In pratica si tratta di una sorta di sollecito che il creditore invia al debitore per il pagamento di un debito scaduto.
Ai sensi dell’art. 2952 c.c., l’infortunato ha due anni di tempo dal giorno in cui si è verificato il fatto su cui il diritto si fonda per far valere il suo diritto derivante dal contratto di assicurazione
LA PERIZIA MEDICA DI PARTE E LA VALUTAZIONE DELL’ENTITA’ DEL DANNO
Naturalmente la richiesta di indennizzo è stata corredata di tutta la documentazione medica e relativa all’anticipazione di spese vive a sostegno della domanda ivi compresa una perizia medica di parte al fine di stabilire la corretta valutazione dell’entità del danno subito.
L’APERTURA DELL’ISTRUTTORIA DA PARTE DELL’ASSICURAZIONE
Quindi, l’assicurazione, ricevuta tutta la documentazione di cui al punto precedente, è stata finalmente messa in condizioni di poter aprire l’istruttoria della pratica e di poter effettuare tutti gli accertamenti necessari a verificare la sussistenza del diritto all’indennizzo, ivi compreso l’invio a visita dell’infortunato presso un fiduciario medico incaricato dalla Compagnia medesima.

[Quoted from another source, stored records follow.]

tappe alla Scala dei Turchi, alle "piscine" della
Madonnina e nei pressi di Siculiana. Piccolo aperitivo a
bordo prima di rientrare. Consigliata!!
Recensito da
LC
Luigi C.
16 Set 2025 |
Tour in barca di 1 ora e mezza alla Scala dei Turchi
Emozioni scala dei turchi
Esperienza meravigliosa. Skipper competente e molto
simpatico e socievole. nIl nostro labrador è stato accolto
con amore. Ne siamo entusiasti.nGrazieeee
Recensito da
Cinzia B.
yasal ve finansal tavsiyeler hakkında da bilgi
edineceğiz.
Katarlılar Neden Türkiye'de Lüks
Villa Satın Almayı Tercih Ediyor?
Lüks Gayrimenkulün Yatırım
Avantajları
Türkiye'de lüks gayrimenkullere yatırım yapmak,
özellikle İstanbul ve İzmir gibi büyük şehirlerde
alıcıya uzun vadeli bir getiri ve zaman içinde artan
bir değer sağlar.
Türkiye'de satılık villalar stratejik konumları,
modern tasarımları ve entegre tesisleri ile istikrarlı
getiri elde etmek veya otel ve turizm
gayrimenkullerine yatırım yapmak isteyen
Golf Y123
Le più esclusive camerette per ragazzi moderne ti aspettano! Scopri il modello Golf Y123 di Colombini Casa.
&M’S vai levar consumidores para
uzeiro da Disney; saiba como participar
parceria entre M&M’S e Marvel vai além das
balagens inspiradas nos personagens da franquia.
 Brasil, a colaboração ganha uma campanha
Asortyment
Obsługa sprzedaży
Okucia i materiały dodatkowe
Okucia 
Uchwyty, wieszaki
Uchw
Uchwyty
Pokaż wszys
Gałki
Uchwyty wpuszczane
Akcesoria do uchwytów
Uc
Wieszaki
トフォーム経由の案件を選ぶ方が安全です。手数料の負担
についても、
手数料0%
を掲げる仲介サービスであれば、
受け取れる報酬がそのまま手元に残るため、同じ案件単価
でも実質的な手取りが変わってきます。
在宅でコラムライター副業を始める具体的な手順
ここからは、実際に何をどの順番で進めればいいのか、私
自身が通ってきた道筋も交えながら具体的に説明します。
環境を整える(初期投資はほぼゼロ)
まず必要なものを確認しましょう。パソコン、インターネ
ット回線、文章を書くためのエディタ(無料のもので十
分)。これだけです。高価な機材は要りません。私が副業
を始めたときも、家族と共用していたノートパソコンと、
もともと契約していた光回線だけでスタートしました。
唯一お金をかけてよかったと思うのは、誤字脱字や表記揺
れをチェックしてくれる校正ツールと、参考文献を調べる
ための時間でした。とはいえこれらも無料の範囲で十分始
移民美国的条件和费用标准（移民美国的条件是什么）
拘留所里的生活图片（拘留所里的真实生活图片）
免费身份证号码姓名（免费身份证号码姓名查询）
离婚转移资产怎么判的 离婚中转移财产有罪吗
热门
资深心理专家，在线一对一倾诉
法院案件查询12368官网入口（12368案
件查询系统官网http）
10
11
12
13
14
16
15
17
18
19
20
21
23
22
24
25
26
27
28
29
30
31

IL BALLETTO DELLE TRATTATIVE
A questo punto, elementi e dati alla mano, è iniziato tra avvocato e liquidatore del sinistro il balletto della corrispondenza per la definizione bonaria della controversia.
Normalmente la Compagnia formula una serie di contestazioni o sul così detto an debeatur, cioèsul diritto all’indennizzo.
Oppure, quando come nel caso in esame non ha argomenti sufficienti a contestare l’an debeatur, mette in campo una serie di obiezioni sul quantum debeatur, ovvero sull’importo da liquidare.
L’INDENNIZZO OTTENUTO
A seguito di una serrata attività di mediazione portata avanti dallo Studio Legale MASSARI, l’assicurazione riconosceva la somma idonea ad indennizzare il cliente: l’accordo transattivo ha previsto, infatti, la corresponsione della somma di 3.100,00 euro.